The Mechanics of Motivation

The researchers monitored single-neuron populations in male mice. The animals were free to move and tasked with discriminating between stimuli that predicted different outcomes: some rewarding, others punishing. The data indicates that the dmPFC does not process these cues as a monolithic signal. Instead, distinct subpopulations appear to handle specific attributes. One set of neurons tracks whether a stimulus is positive or negative (valence). Another tracks how intense or attention-grabbing it is (salience). The separation is distinct. It suggests a sophisticated filtering system where the 'loudness' of a signal does not corrupt its 'meaning'.

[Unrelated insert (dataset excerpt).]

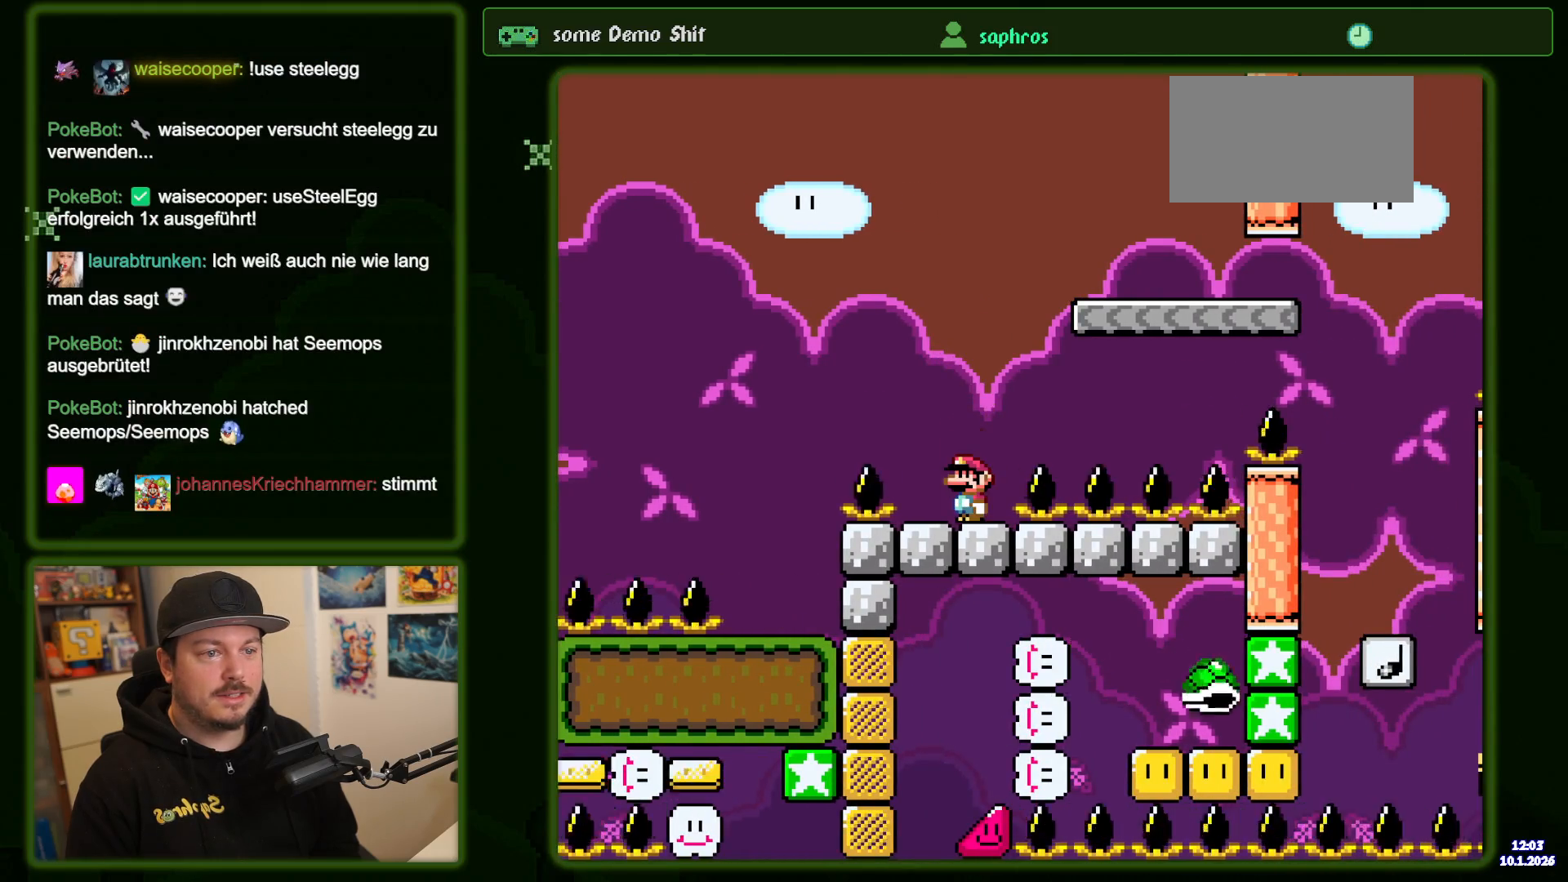
{"buttons": ["B", "Y", "DPAD_RIGHT"]}
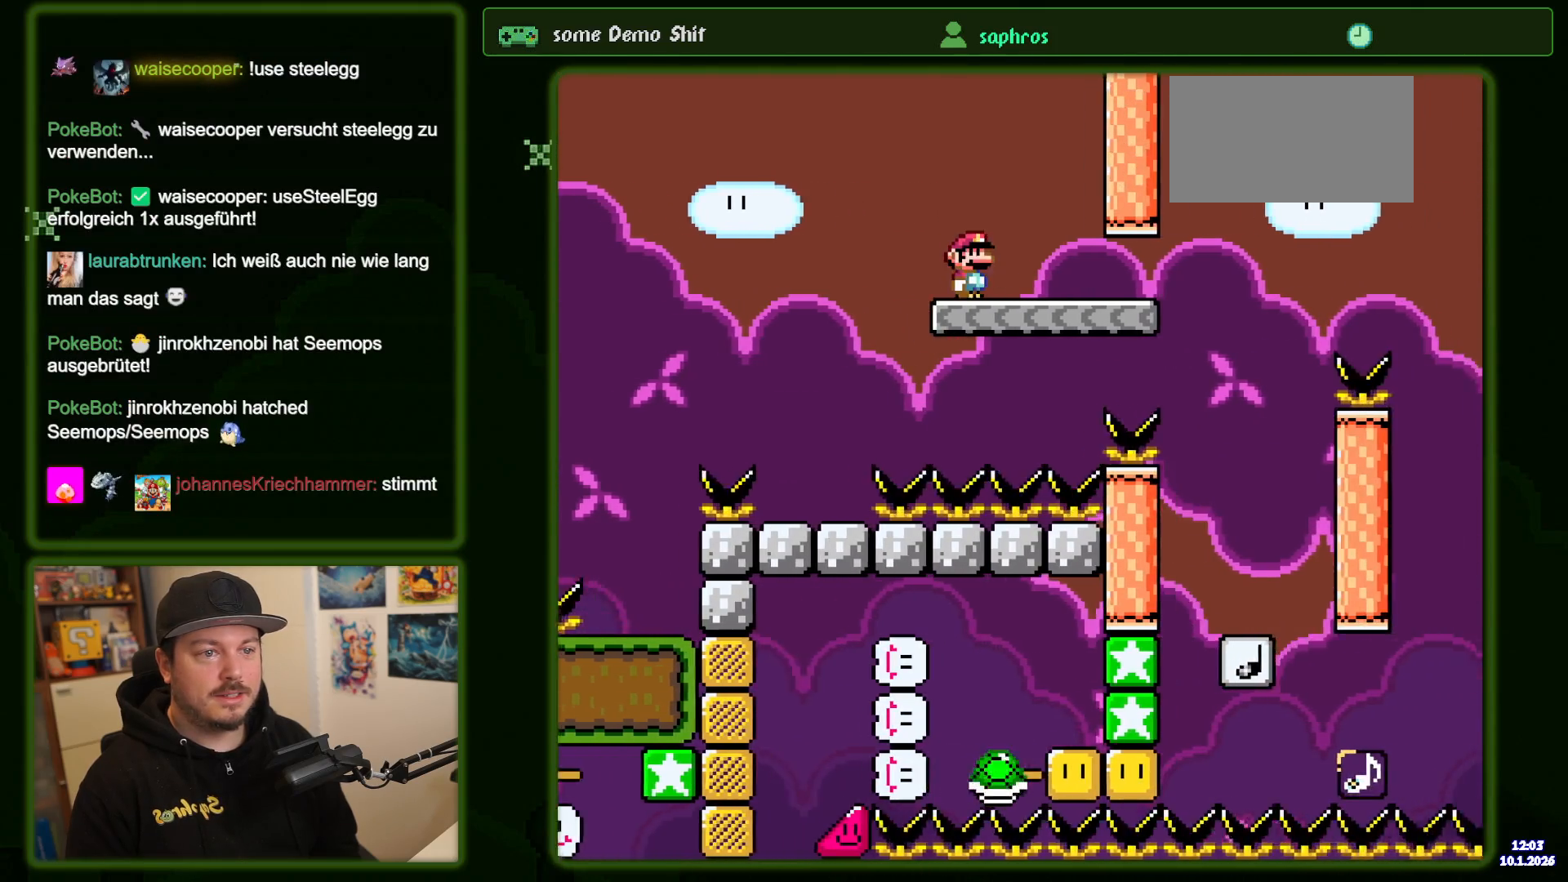
{"buttons": ["Y"]}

Mapping Dorsomedial Prefrontal Cortex Function

To evaluate the weight of these findings, one must examine the resolution provided by the methodology. The study employed calcium imaging to visualise intracellular calcium fluctuations as a proxy for firing activity. This approach allowed for the simultaneous observation of large populations of neurons in real-time. By tracking the geometric relationship between these neurons, the researchers could mathematically dissociate salience from valence. Where previous understanding was often limited to observing the behavioural output, this method reveals the specific 'shape' of the population code driving it. It highlights that the neural representation is multifaceted and concurrent, rather than sequential or singular.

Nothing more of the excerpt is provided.